→ **Exercise details**
Down to the last line, repeat the records exactly.

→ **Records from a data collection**
☆ ☆ ☆

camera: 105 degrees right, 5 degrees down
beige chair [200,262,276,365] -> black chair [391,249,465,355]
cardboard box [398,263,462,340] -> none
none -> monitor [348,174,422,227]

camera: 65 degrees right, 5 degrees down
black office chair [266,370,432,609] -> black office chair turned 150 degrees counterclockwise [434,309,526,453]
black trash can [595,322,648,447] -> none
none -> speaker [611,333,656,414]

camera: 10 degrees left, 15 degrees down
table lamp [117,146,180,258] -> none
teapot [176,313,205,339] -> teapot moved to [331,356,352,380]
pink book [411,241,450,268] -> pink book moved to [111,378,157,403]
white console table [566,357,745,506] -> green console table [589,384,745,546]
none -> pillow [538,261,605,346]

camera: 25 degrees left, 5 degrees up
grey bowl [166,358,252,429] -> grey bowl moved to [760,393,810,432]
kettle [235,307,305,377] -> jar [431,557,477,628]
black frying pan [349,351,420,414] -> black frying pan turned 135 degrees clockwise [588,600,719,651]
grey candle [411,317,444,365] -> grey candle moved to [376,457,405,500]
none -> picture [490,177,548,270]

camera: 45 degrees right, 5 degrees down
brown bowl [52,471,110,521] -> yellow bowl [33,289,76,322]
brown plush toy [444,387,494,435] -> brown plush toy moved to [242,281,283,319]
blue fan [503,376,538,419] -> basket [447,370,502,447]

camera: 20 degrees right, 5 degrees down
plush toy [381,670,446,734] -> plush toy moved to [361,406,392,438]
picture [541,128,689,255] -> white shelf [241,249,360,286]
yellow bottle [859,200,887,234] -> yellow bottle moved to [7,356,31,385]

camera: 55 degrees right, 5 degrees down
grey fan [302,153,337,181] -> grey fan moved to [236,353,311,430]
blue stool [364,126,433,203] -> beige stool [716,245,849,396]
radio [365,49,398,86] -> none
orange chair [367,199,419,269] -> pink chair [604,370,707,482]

☆ ☆ ☆

→ **Finished exercise**
camera: 105 degrees right, 5 degrees down
beige chair [200,262,276,365] -> black chair [391,249,465,355]
cardboard box [398,263,462,340] -> none
none -> monitor [348,174,422,227]

camera: 65 degrees right, 5 degrees down
black office chair [266,370,432,609] -> black office chair turned 150 degrees counterclockwise [434,309,526,453]
black trash can [595,322,648,447] -> none
none -> speaker [611,333,656,414]

camera: 10 degrees left, 15 degrees down
table lamp [117,146,180,258] -> none
teapot [176,313,205,339] -> teapot moved to [331,356,352,380]
pink book [411,241,450,268] -> pink book moved to [111,378,157,403]
white console table [566,357,745,506] -> green console table [589,384,745,546]
none -> pillow [538,261,605,346]

camera: 25 degrees left, 5 degrees up
grey bowl [166,358,252,429] -> grey bowl moved to [760,393,810,432]
kettle [235,307,305,377] -> jar [431,557,477,628]
black frying pan [349,351,420,414] -> black frying pan turned 135 degrees clockwise [588,600,719,651]
grey candle [411,317,444,365] -> grey candle moved to [376,457,405,500]
none -> picture [490,177,548,270]

camera: 45 degrees right, 5 degrees down
brown bowl [52,471,110,521] -> yellow bowl [33,289,76,322]
brown plush toy [444,387,494,435] -> brown plush toy moved to [242,281,283,319]
blue fan [503,376,538,419] -> basket [447,370,502,447]

camera: 20 degrees right, 5 degrees down
plush toy [381,670,446,734] -> plush toy moved to [361,406,392,438]
picture [541,128,689,255] -> white shelf [241,249,360,286]
yellow bottle [859,200,887,234] -> yellow bottle moved to [7,356,31,385]

camera: 55 degrees right, 5 degrees down
grey fan [302,153,337,181] -> grey fan moved to [236,353,311,430]
blue stool [364,126,433,203] -> beige stool [716,245,849,396]
radio [365,49,398,86] -> none
orange chair [367,199,419,269] -> pink chair [604,370,707,482]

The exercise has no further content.